_Task prompt_: In the text below on the photovoltaic/wind energy complementary DC operating power supply system, what are the layers of its "four-layer integration" architecture?

_Excerpted text_:
------------------------
Design of Photovoltaic/Wind Energy Complementary DC Operating Power Supply System

New Idea Electric Co.,Ltd.

Addtime: 2026-01-17 Clicknum

Design of Photovoltaic/Wind Energy Complementary DC Operating Power Supply System

With the deep advancement of the "double carbon" goal and the rapid development of new energy technology, photovoltaic (PV) and wind energy, as clean and renewable energy sources, have been widely applied in power supply systems. The DC operating power supply system, as the core power guarantee for electrical equipment such as substations, industrial control systems, and communication base stations, has strict requirements for stability, continuity, and reliability. The PV/wind energy complementary DC operating power supply system integrates the advantages of PV and wind energy—making up for the intermittency and volatility of single new energy power generation through mutual complementarity—and combines energy storage technology and intelligent control strategies to construct a stable, efficient, and low-carbon DC power supply solution. Based on national standards such as GB/T 19939-2005 and DL/T 781-2010, this article elaborates on the system architecture, core design points, control strategies, and application cases of this complementary system, providing a standardized design reference for the popularization of new energy in DC operating power supply fields.

Note: The following design scheme is applicable to outdoor and semi-outdoor scenarios such as rural substations, remote communication base stations, and industrial field operations, supporting 110V/220V DC operating loads. The system design must comply with new energy power generation, energy storage safety, and DC power supply technical requirements, and be implemented by professional electrical engineers.

1. Overall Architecture of PV/Wind Energy Complementary DC Operating Power Supply System

The PV/wind energy complementary DC operating power supply system adopts a "four-layer integration" architecture (energy collection layer, power conversion layer, energy storage layer, and control & distribution layer), realizing the full-link coordination of energy collection, conversion, storage, and distribution. The system takes DC busbar as the core, integrates PV power generation, wind power generation, energy storage, and mains backup, ensuring stable power supply for DC operating loads under various working conditions.
------------------------
_Source data_:
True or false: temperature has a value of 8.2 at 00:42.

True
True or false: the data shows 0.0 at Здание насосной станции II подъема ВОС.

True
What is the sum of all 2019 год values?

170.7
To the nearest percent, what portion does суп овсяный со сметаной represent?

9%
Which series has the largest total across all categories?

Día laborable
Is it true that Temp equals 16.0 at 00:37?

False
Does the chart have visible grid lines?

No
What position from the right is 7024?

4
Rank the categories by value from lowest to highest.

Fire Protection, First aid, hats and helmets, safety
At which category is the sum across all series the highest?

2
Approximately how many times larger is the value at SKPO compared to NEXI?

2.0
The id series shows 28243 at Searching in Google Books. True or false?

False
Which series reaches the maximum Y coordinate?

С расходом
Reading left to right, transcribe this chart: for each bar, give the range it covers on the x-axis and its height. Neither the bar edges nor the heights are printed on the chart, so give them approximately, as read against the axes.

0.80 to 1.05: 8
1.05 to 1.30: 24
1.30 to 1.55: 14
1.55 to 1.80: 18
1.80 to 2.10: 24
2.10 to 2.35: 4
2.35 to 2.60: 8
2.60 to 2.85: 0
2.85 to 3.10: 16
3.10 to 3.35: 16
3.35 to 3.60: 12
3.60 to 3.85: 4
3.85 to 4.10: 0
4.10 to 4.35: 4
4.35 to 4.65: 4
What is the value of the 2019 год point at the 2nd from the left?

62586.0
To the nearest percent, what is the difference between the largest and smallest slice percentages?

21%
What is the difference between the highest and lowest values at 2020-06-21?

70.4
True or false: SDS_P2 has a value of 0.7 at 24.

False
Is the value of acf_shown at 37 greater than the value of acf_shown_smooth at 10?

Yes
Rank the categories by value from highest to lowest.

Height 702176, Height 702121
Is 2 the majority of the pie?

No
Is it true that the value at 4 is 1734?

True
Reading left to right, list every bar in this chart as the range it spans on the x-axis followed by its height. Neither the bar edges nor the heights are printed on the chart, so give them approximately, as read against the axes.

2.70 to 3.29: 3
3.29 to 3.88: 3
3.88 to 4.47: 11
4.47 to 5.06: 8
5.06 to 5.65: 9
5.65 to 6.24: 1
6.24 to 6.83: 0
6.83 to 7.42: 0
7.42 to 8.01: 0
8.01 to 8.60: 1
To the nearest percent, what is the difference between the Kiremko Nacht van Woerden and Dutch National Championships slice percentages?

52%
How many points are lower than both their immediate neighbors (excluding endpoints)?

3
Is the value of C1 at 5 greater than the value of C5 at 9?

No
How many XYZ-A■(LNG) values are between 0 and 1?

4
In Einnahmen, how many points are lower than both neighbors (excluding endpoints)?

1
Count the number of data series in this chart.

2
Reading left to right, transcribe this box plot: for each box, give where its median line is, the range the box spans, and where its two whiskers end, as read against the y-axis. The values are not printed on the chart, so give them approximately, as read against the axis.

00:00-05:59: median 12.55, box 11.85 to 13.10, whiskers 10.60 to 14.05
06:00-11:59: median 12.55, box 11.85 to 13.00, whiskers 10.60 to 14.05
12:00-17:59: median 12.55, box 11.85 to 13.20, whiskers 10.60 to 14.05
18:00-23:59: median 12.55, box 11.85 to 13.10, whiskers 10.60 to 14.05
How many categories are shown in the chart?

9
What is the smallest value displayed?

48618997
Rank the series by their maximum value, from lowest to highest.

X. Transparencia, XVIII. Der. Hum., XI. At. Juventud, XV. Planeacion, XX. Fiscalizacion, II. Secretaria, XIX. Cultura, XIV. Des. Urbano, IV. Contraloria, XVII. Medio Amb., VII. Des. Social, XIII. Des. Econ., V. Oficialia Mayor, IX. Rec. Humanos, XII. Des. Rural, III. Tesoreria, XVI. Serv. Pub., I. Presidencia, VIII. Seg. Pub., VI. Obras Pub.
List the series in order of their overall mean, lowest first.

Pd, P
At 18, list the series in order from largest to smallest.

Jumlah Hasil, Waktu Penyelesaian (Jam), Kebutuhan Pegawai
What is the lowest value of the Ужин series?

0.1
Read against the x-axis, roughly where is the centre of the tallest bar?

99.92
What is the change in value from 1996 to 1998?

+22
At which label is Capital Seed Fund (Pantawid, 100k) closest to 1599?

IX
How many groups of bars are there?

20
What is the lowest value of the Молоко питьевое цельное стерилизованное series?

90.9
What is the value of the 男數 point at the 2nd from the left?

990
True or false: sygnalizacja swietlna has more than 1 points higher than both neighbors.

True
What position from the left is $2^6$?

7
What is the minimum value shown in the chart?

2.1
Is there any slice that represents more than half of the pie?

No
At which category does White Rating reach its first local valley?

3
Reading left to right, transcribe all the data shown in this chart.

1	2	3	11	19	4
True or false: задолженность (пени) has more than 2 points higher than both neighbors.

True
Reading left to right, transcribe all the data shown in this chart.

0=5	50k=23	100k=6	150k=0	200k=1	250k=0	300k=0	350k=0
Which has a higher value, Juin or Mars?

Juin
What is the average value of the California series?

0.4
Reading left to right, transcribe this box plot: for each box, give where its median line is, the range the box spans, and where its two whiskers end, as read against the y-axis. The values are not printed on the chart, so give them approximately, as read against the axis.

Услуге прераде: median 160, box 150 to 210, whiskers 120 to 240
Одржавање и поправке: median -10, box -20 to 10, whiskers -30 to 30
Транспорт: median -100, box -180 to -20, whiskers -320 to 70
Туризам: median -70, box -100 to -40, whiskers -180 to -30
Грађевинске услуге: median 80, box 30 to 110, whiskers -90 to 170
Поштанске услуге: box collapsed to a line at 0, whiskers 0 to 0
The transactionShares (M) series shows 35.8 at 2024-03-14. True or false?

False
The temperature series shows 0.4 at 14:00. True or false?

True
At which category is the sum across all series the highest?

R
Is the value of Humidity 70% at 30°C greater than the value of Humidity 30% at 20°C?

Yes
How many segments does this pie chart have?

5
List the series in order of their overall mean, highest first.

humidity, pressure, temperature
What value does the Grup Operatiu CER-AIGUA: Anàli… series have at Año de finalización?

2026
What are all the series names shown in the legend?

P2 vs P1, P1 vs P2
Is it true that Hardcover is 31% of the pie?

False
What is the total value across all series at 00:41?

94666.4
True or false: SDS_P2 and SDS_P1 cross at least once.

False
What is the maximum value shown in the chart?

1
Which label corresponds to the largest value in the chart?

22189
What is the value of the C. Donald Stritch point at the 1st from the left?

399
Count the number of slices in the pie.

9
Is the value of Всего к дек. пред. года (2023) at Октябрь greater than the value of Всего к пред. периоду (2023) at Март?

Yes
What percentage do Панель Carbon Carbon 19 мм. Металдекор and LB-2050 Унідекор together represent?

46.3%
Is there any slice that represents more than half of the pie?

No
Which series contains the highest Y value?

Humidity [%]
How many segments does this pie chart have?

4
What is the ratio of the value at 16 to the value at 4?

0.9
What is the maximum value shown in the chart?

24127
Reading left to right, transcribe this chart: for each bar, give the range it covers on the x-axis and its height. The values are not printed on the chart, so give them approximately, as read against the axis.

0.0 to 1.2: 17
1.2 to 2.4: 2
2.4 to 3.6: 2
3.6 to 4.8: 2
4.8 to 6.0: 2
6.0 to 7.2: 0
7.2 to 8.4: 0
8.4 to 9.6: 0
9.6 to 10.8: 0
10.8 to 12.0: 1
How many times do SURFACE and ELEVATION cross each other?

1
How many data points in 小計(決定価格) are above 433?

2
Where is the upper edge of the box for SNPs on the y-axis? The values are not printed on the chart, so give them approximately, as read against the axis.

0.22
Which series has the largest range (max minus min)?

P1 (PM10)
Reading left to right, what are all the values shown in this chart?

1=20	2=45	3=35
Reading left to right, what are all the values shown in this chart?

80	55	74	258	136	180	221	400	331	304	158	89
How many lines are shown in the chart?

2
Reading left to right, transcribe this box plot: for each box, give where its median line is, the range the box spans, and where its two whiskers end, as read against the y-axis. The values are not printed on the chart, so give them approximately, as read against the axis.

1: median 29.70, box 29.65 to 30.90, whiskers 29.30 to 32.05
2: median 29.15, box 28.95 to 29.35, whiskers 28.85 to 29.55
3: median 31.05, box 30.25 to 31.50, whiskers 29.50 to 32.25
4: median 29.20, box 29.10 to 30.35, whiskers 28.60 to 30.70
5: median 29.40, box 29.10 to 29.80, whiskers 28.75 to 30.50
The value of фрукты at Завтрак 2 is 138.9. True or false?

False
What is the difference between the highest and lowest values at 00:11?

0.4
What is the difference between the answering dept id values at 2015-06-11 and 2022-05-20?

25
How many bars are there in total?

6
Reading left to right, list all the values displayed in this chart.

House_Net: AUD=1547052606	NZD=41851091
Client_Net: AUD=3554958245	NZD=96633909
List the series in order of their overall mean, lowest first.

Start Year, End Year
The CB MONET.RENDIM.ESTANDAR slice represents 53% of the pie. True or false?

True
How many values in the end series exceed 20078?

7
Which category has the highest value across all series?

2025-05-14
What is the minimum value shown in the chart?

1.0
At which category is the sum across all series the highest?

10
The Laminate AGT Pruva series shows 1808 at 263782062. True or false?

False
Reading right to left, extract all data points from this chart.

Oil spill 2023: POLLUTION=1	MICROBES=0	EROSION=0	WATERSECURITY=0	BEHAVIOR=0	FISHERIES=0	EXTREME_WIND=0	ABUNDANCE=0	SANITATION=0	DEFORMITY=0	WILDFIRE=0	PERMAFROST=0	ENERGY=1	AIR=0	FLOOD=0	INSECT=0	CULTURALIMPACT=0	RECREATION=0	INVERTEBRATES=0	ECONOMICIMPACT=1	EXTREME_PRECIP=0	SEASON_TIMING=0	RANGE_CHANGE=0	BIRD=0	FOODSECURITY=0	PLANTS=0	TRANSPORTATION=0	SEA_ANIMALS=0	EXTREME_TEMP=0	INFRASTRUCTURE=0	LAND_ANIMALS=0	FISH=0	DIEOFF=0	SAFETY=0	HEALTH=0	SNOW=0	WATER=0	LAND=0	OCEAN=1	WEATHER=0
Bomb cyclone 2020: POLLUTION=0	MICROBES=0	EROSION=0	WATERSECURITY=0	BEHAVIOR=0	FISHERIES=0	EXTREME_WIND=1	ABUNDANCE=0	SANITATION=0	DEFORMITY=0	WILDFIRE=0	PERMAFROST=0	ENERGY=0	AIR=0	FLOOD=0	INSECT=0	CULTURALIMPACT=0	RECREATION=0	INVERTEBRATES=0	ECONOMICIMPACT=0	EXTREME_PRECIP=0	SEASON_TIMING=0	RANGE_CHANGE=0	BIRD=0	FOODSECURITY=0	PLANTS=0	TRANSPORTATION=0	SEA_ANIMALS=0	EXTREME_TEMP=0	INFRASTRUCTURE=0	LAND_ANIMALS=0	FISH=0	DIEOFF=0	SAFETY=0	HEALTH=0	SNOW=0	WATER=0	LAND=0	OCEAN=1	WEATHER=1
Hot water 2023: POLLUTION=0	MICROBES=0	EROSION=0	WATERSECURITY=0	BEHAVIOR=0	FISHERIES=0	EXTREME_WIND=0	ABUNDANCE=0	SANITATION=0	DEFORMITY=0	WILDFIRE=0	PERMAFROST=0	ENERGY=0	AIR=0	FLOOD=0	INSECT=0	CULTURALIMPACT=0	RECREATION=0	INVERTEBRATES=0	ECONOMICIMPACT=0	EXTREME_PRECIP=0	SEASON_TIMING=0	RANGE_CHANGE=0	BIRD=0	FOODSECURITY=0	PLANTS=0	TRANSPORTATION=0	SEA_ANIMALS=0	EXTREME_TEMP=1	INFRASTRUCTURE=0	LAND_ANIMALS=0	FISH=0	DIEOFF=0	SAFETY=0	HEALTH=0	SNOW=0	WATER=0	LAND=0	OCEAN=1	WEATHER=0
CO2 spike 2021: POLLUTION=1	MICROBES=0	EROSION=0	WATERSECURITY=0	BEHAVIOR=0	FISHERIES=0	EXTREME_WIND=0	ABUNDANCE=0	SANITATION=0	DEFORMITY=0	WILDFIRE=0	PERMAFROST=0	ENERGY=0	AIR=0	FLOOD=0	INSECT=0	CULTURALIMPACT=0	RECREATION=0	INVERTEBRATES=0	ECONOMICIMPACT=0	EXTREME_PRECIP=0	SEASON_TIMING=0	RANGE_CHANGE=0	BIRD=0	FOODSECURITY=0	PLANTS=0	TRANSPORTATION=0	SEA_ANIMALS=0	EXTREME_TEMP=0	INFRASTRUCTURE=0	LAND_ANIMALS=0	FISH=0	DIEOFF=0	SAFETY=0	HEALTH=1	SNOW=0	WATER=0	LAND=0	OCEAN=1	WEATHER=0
------------------------
_Solution below_:
- Energy collection layer
- Power conversion layer
- Energy storage layer
- Control & distribution layer